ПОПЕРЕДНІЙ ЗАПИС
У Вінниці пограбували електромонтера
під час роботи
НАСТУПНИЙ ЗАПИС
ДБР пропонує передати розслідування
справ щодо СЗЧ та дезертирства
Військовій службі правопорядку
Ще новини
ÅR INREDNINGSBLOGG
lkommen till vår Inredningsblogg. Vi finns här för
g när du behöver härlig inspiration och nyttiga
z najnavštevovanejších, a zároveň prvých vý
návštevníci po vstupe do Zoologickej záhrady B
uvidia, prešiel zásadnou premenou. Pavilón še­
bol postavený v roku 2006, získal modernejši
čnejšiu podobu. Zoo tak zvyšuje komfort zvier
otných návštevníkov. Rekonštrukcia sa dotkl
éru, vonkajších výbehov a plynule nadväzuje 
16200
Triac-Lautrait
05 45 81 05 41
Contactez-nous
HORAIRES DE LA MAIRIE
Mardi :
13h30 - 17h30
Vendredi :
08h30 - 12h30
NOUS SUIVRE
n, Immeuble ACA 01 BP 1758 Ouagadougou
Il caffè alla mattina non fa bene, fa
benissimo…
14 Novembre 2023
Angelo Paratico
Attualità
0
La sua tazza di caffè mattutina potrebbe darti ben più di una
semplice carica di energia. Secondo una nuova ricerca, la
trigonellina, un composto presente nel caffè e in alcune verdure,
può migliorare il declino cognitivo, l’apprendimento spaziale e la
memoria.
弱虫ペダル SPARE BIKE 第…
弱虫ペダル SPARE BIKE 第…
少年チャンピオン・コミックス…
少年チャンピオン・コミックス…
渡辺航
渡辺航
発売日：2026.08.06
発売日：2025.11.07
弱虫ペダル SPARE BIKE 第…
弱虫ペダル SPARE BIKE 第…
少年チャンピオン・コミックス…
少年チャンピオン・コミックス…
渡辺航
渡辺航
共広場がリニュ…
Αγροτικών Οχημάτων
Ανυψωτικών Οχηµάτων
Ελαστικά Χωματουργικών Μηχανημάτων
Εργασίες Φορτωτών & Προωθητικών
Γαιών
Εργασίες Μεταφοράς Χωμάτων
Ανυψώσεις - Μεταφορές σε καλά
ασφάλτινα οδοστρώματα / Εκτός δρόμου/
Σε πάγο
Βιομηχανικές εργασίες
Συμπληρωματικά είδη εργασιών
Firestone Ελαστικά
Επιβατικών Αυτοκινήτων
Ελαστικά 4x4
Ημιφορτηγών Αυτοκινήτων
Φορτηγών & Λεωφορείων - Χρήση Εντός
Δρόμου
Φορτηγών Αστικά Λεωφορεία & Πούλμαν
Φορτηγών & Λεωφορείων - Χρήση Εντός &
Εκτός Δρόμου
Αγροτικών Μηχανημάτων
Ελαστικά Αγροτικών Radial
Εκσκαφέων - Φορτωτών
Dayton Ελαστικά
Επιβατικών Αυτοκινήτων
__________________________________________________
**How to complete this task**. Once the line with "Triac-Lautrait" is found, transcribe it and each line after it through the final line of the entries, exactly and only.

**Solution for this problem**.
Triac-Lautrait
05 45 81 05 41
Contactez-nous
HORAIRES DE LA MAIRIE
Mardi :
13h30 - 17h30
Vendredi :
08h30 - 12h30
NOUS SUIVRE
n, Immeuble ACA 01 BP 1758 Ouagadougou
Il caffè alla mattina non fa bene, fa
benissimo…
14 Novembre 2023
Angelo Paratico
Attualità
0
La sua tazza di caffè mattutina potrebbe darti ben più di una
semplice carica di energia. Secondo una nuova ricerca, la
trigonellina, un composto presente nel caffè e in alcune verdure,
può migliorare il declino cognitivo, l’apprendimento spaziale e la
memoria.
弱虫ペダル SPARE BIKE 第…
弱虫ペダル SPARE BIKE 第…
少年チャンピオン・コミックス…
少年チャンピオン・コミックス…
渡辺航
渡辺航
発売日：2026.08.06
発売日：2025.11.07
弱虫ペダル SPARE BIKE 第…
弱虫ペダル SPARE BIKE 第…
少年チャンピオン・コミックス…
少年チャンピオン・コミックス…
渡辺航
渡辺航
共広場がリニュ…
Αγροτικών Οχημάτων
Ανυψωτικών Οχηµάτων
Ελαστικά Χωματουργικών Μηχανημάτων
Εργασίες Φορτωτών & Προωθητικών
Γαιών
Εργασίες Μεταφοράς Χωμάτων
Ανυψώσεις - Μεταφορές σε καλά
ασφάλτινα οδοστρώματα / Εκτός δρόμου/
Σε πάγο
Βιομηχανικές εργασίες
Συμπληρωματικά είδη εργασιών
Firestone Ελαστικά
Επιβατικών Αυτοκινήτων
Ελαστικά 4x4
Ημιφορτηγών Αυτοκινήτων
Φορτηγών & Λεωφορείων - Χρήση Εντός
Δρόμου
Φορτηγών Αστικά Λεωφορεία & Πούλμαν
Φορτηγών & Λεωφορείων - Χρήση Εντός &
Εκτός Δρόμου
Αγροτικών Μηχανημάτων
Ελαστικά Αγροτικών Radial
Εκσκαφέων - Φορτωτών
Dayton Ελαστικά
Επιβατικών Αυτοκινήτων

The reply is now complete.